Do not add a generic group item kind. It obscures sensitivity and makes the vault value shape do too much.

Do not introduce tag-based delivery for this. Tags are organization metadata, not an execution contract.

Do not let repo manifests define arbitrary assembly scripts. Assembly must be a HASP-owned recipe so values do not pass through shell expansion or agent-visible text.

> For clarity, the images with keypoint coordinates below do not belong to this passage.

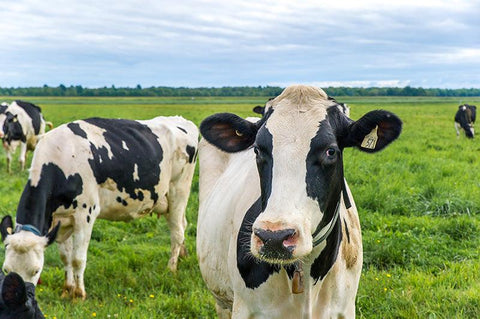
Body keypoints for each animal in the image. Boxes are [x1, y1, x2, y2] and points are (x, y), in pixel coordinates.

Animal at [0, 116, 199, 302]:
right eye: (6, 270)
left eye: (36, 270)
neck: (60, 158)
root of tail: (181, 120)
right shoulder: (59, 219)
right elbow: (65, 257)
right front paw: (67, 289)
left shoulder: (85, 214)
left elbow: (77, 259)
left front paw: (79, 294)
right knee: (182, 225)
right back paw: (183, 256)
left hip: (179, 191)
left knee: (177, 232)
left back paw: (171, 268)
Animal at [195, 85, 402, 319]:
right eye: (257, 150)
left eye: (330, 151)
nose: (273, 238)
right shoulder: (244, 308)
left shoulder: (345, 308)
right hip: (222, 299)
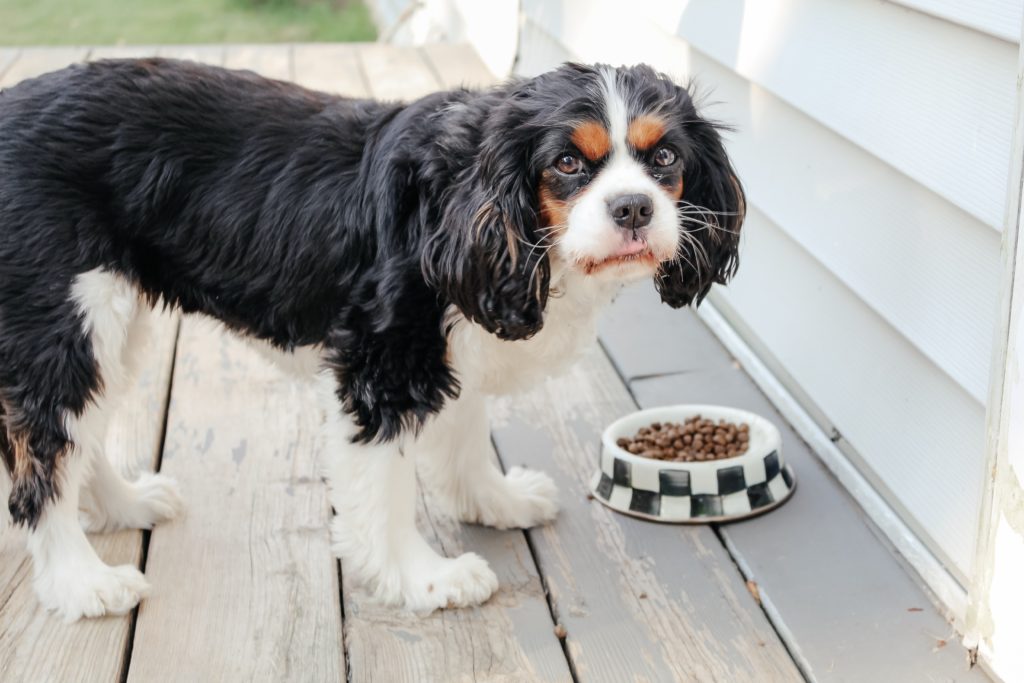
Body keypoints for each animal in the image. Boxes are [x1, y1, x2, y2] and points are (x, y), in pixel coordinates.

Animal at [0, 58, 741, 622]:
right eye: (566, 162)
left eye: (665, 156)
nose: (633, 207)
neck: (463, 188)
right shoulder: (383, 363)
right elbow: (386, 489)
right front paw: (422, 578)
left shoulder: (458, 338)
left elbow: (466, 437)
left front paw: (494, 502)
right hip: (61, 320)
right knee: (42, 465)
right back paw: (82, 581)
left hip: (107, 321)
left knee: (80, 435)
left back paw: (123, 505)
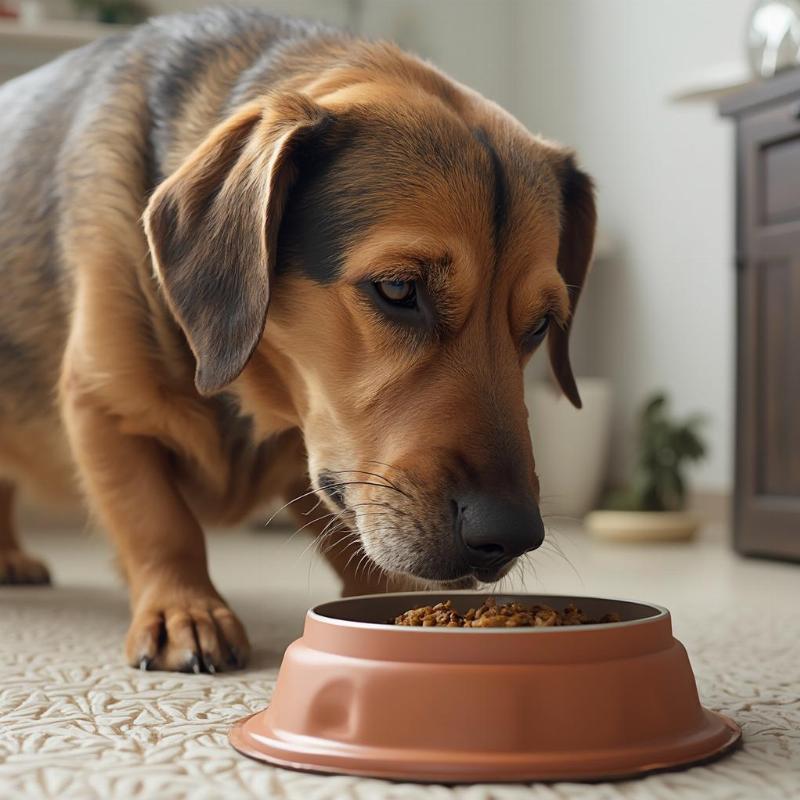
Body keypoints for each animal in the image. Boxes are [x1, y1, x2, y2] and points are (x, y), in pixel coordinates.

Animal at [0, 10, 592, 676]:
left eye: (540, 325)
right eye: (398, 288)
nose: (511, 534)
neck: (257, 388)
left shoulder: (322, 455)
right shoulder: (101, 406)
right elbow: (158, 521)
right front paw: (186, 609)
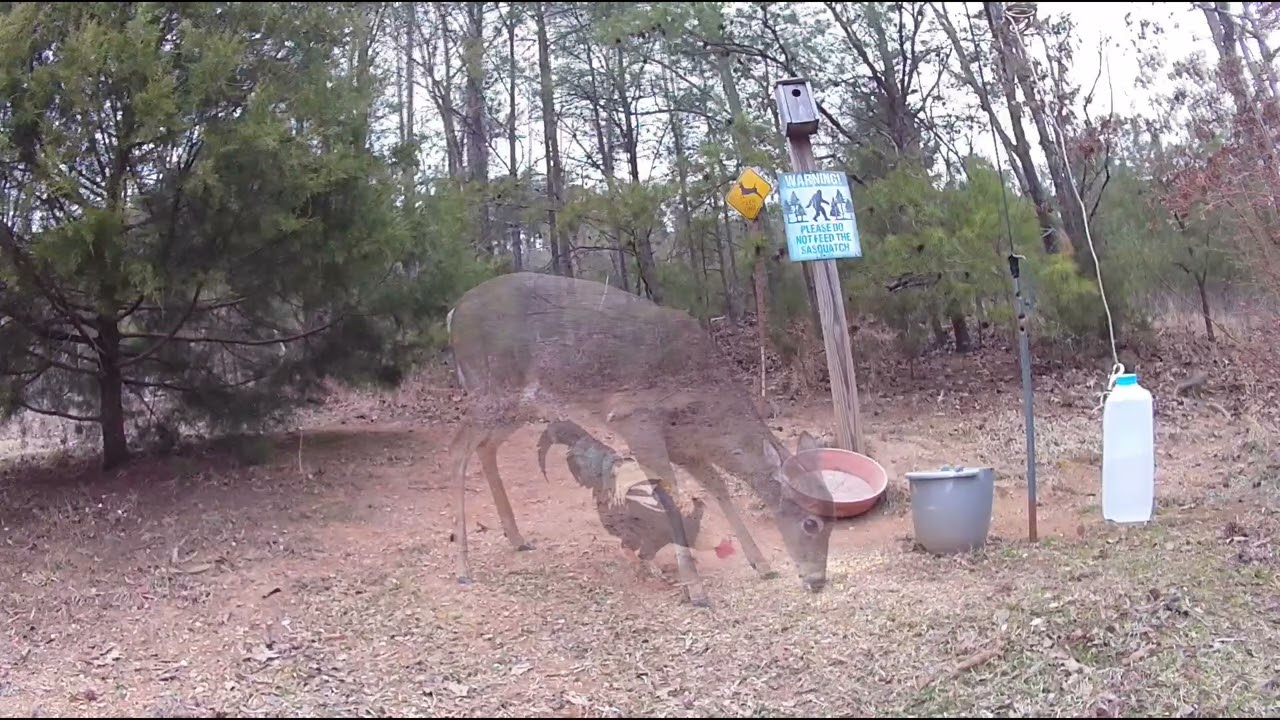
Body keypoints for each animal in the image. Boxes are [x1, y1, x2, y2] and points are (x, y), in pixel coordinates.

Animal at [444, 271, 835, 608]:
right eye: (810, 522)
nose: (817, 581)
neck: (704, 405)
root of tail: (452, 313)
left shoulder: (683, 444)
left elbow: (718, 487)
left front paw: (762, 565)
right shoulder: (636, 419)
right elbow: (671, 496)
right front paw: (696, 590)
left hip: (518, 406)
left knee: (486, 448)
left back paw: (517, 539)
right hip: (491, 388)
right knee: (459, 449)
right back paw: (463, 568)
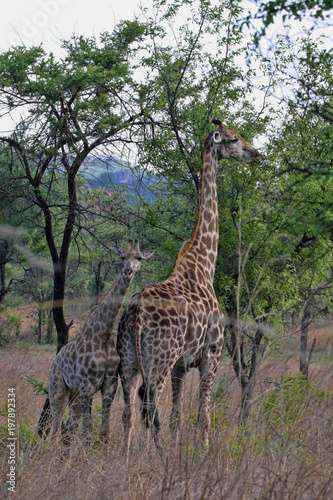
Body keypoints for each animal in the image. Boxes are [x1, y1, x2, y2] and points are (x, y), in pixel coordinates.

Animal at [39, 240, 154, 444]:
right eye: (122, 257)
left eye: (139, 258)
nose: (128, 271)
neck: (103, 334)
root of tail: (55, 361)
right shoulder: (88, 386)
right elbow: (88, 430)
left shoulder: (109, 385)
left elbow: (103, 431)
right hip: (58, 390)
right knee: (55, 427)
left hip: (74, 395)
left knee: (69, 428)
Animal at [116, 119, 262, 456]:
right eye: (233, 138)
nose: (256, 153)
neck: (204, 265)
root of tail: (137, 312)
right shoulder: (211, 355)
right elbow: (203, 415)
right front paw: (203, 452)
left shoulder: (181, 366)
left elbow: (177, 417)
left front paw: (178, 452)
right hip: (159, 359)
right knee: (149, 404)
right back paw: (150, 455)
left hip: (129, 361)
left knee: (129, 409)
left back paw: (126, 457)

Do not treat every member of a set as secret. Some members are config, and over-classifying them creates unnecessary friction. Under-classifying is worse, so each built-in schema must declare the minimum safe classification per role.

Interim v1 pattern

Until credential sets ship, model coupled credentials with separate manifest requirements and explicit target delivery:

{
  "version": "v1",
  "references": [
    { "alias": "config_01", "item": "GOOGLE_CLIENT_ID" },
    { "alias": "secret_01", "item": "GOOGLE_CLIENT_SECRET" }
  ],
  "requirements": [
    {
      "ref": "config_01",
      "kind": "kv",
      "required": true,
      "classification": "public_config"
    },
    {
      "ref": "secret_01",
      "kind": "kv",
      "required": true,
      "classification": "secret"
    }
  ],
  "targets": [
    {
      "name": "server.dev",
      "delivery": [
        { "as": "env", "name": "GOOGLE_CLIENT_ID", "ref": "config_01" },
        { "as": "env", "name": "GOOGLE_CLIENT_SECRET", "ref": "secret_01" }
      ]
    }
  ]
}

This keeps the committed repo contract value-free and preserves the main HASP invariant: values are brokered at execution time, not stored in source control or returned to agent context by default.